Ketika diri kita mendengar kata-kata jangan melekat terhadap tubuh jasmani, kecenderungan kita menjadi salah persepsi. Jangan melekat terhadap tubuh jasmani di sini bukan berarti kita harus membenci tubuh kita, jengkel terhadap tubuh kita, dan kemudian kita tidak merawatnya, tidak membersihkan, tidak memberikan asupan makanan dan minuman yang bergizi pada tubuh kita dan sebagainya. Tentu hal ini adalah hal yang keliru, Sang Buddha mengajarkan kepada kita agar tidak melekat terhadap tubuh jasmani bukan berarti Sang Buddha melarang kita untuk merawat tubuh kita. Akan tetapi Beliau cuma mengingatkan kepada kita bahwa ketika tubuh ini dilekati akan memberikan dampak penderitaan bagi siapa pun. Selain itu, Sang Buddha juga memahami bahwa tubuh adalah sarang penyakit dan suatu saat akan kita tinggalkan. Oleh karena itu, dengan tidak melekatinya maka kita akan terbebas dari penderitaan.

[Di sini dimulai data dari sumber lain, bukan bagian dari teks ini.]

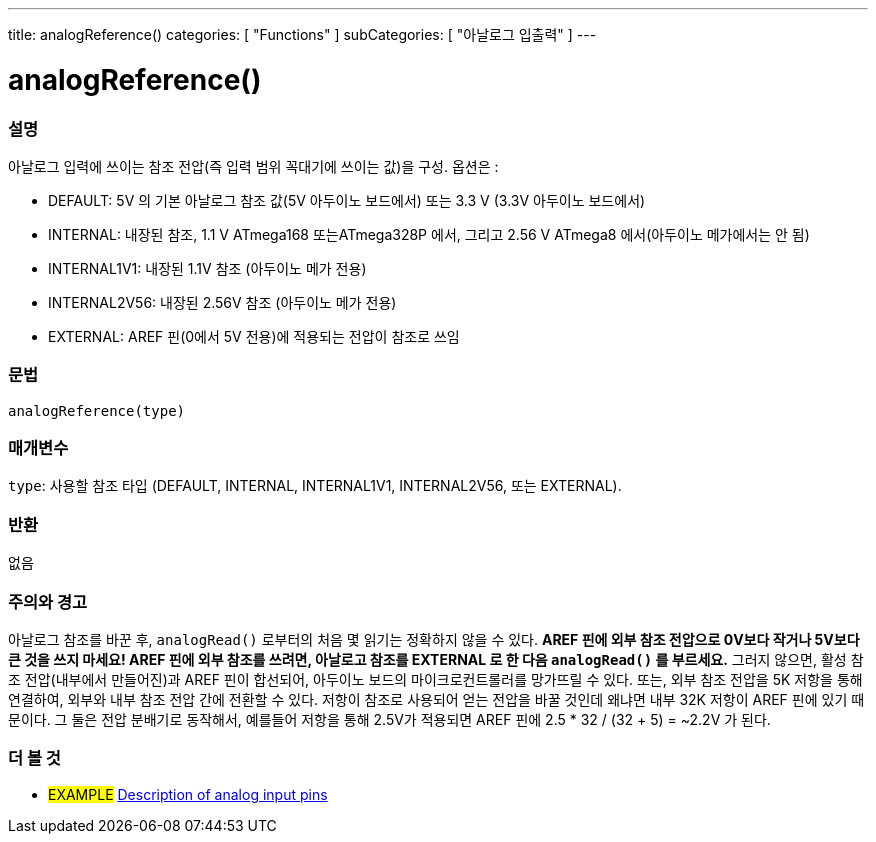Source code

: ---
title: analogReference()
categories: [ "Functions" ]
subCategories: [ "아날로그 입출력" ]
---


//


= analogReference()


// OVERVIEW SECTION STARTS
[#overview]
--

[float]
=== 설명
아날로그 입력에 쓰이는 참조 전압(즉 입력 범위 꼭대기에 쓰이는 값)을 구성. 옵션은 :


* DEFAULT: 5V 의 기본 아날로그 참조 값(5V 아두이노 보드에서) 또는 3.3 V (3.3V 아두이노 보드에서)
* INTERNAL: 내장된 참조, 1.1 V ATmega168 또는ATmega328P 에서, 그리고 2.56 V ATmega8 에서(아두이노 메가에서는 안 됨)
* INTERNAL1V1: 내장된 1.1V 참조 (아두이노 메가 전용)
* INTERNAL2V56: 내장된 2.56V 참조 (아두이노 메가 전용)
* EXTERNAL: AREF 핀(0에서 5V 전용)에 적용되는 전압이 참조로 쓰임
[%hardbreaks]


[float]
=== 문법
`analogReference(type)`


[float]
=== 매개변수
`type`: 사용할 참조 타입 (DEFAULT, INTERNAL, INTERNAL1V1, INTERNAL2V56, 또는 EXTERNAL).

[float]
=== 반환
없음

--
// OVERVIEW SECTION ENDS




// HOW TO USE SECTION STARTS
[#howtouse]
--

[float]
=== 주의와 경고
아날로그 참조를 바꾼 후, `analogRead()`  로부터의 처음 몇 읽기는 정확하지 않을 수 있다.
*AREF 핀에 외부 참조 전압으로 0V보다 작거나 5V보다 큰 것을 쓰지 마세요!
AREF 핀에 외부 참조를 쓰려면, 아날로고 참조를 EXTERNAL 로 한 다음 `analogRead()` 를 부르세요.*
그러지 않으면, 활성 참조 전압(내부에서 만들어진)과 AREF 핀이 합선되어, 아두이노 보드의 마이크로컨트롤러를 망가뜨릴 수 있다.
또는, 외부 참조 전압을 5K 저항을 통해 연결하여, 외부와 내부 참조 전압 간에 전환할 수 있다.
저항이 참조로 사용되어 얻는 전압을 바꿀 것인데 왜냐면 내부 32K 저항이 AREF 핀에 있기 때문이다.
그 둘은 전압 분배기로 동작해서, 예를들어 저항을 통해 2.5V가 적용되면 AREF 핀에 2.5 * 32 / (32 + 5) = ~2.2V 가 된다.
[%hardbreaks]

--
// HOW TO USE SECTION ENDS


// SEE ALSO SECTION
[#see_also]
--

[float]
=== 더 볼 것

[role="example"]
* #EXAMPLE# http://arduino.cc/en/Tutorial/AnalogInputPins[Description of analog input pins]

--
// SEE ALSO SECTION ENDS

- Seseorang yang tidak pernah buat baik dan sering melakukan kejahatan.
Ketakutan akan menghantui bagi mereka yang tidak pernah berbuat baik dan sering melakukan tindakan kejahatan. Ketika kematian tiba maka orang tersebut akan terkondisi terlahir di alam menderita. Berbeda pula dengan mereka yang sering melakukan kebaikan dan menghindari kejahatan sudah tentu hidup tanpa ketakutan. Ketika kematian tiba maka orang tersebut akan terkondisi terlahir di alam bahagia. Hal ini sesuai dengan konsep hukum kamma, barang siapa yang menanam maka ia akan panen. Ia yang menanam kebaikan akan menghasilkan kebahagiaan dan ia yang menanam keburukan maka akan menghasilkan keburukan. Oleh karena itu, tanamlah kebaikan maka akan menghasilkan kebahagiaan.
- Seseorang yang masih diliputi oleh keragu-raguan terhadap Dhamma
Seseorang yang belum yakin terhadap Dhamma adalah orang-orang yang masih belum mengerti dan memahami ajaran Buddha. Mereka adalah orang-orang yang masih diliputi oleh ketidaktahuan. Dengan adanya ketidaktahuan mereka ragu terhadap kebenaran Dhamma, ragu terhadap Tiratana (Buddha, Dhamma, dan Sangha), ragu terhadap empat kebenaran mulia, ragu terhadap jalan mulia berfaktor delapan, dan ragu terhadap kebenaran hukum kamma. Oleh karena itu, jangan pernah untuk berhenti untuk belajar dan praktik Dhamma dalam kehidupan sehari-hari. Dengan belajar dan pratik Dhamma, maka meningkatkan keyakinan kita, sehingga keragu-raguan itu pun akan lenyap.
Itulah keempat penyebab mengapa dikatakan seseorang masih takut dan gentar dalam menghadapi kematian. Kemudian Sang Buddha juga melanjutkan, ketika seseorang sudah terbebas dari keempat tersebut yaitu dengan tidak melekat terhadap kenikmatan-kenikmatan indria, tidak melekati tubuh jasmaninya, dengan sering melakukan kebajikan, senantiasa menghindari dari keburukan dan meningkatkan keyakinan kepada ajaran Buddha, maka seseorang bisa terbebas dari rasa ketakutan dalam menghadapi kematian. Kapan pun kematian tiba kita tidak akan pernah merasa takut. Oleh karena itu, mari dan terus berjuang tanpa henti untuk mempraktikan Dhamma dalam kehidupan sehari-hari sehingga terbebas dari rasa ketakutan dalam menghadapi kematian.
Rerensi:
- Anguttara Nikaya. Terj. Bhikkhu Bodhi. DhamamacittaPress.
- Majjhima Nikaya. Terj. Bhikkhu Bodhi. DhamamacittaPress.